1. Software dependence

Technology can empower your trading, but only when combined with a good working knowledge of underlying trading concepts. Overreliance on software can cause more problems than it solves. Make sure that you are familiar with the markets before you invest, even if you are using automated technology. 

2. Bad timing

Mistiming trades is one of the mistakes made most often by inexperienced traders. Timing is by no means an exact science, but keeping a detailed log of all your trades, using charts to help forecast market behaviour and sticking to your trading plan can help you ensure that your trades are made at the right moment.    

3. Not cutting your losses

One of the most potentially dangerous trading misconceptions is that a running loss can be turned around into a profit. Instead of letting bad trades drain your balance, decide your maximum loss for each trade as part of your trading plan, and stick to it.  

4. Overreacting to wins

Winning streaks don’t exist in trading. The euphoria that comes with a successful trade can cloud your judgement just as much as running losses. Don’t let a big profit stop you from sticking to your trading plan. 

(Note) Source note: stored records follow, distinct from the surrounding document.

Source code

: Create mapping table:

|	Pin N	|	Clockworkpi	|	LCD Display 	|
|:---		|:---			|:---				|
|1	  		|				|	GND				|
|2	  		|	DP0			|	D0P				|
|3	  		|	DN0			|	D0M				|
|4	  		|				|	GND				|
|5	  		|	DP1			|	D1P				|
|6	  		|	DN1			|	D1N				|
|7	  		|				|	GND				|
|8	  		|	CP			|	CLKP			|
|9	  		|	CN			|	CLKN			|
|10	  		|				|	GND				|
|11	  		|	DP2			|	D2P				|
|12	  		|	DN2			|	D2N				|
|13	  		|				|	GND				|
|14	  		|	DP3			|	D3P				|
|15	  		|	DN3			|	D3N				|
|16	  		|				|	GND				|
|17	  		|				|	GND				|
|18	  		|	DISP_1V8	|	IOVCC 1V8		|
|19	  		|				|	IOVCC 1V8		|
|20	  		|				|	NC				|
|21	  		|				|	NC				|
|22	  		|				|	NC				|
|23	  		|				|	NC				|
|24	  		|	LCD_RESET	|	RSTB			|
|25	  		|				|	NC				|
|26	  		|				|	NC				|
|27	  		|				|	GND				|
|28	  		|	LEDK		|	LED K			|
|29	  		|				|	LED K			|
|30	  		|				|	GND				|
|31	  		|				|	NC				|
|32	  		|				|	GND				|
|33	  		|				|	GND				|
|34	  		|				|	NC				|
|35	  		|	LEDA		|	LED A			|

5. Not calculating risk v reward ratio

Experienced traders will not open a position until they are sure of the ratio of risk to reward involved, and will decide what their risk appetite is before trading. For novice traders, lower risk is usually a better strategy. To calculate your risk v reward ratio, take profit you are aiming for from any trade and divide it by the potential loss. Make sure that any trades you make fit your risk profile.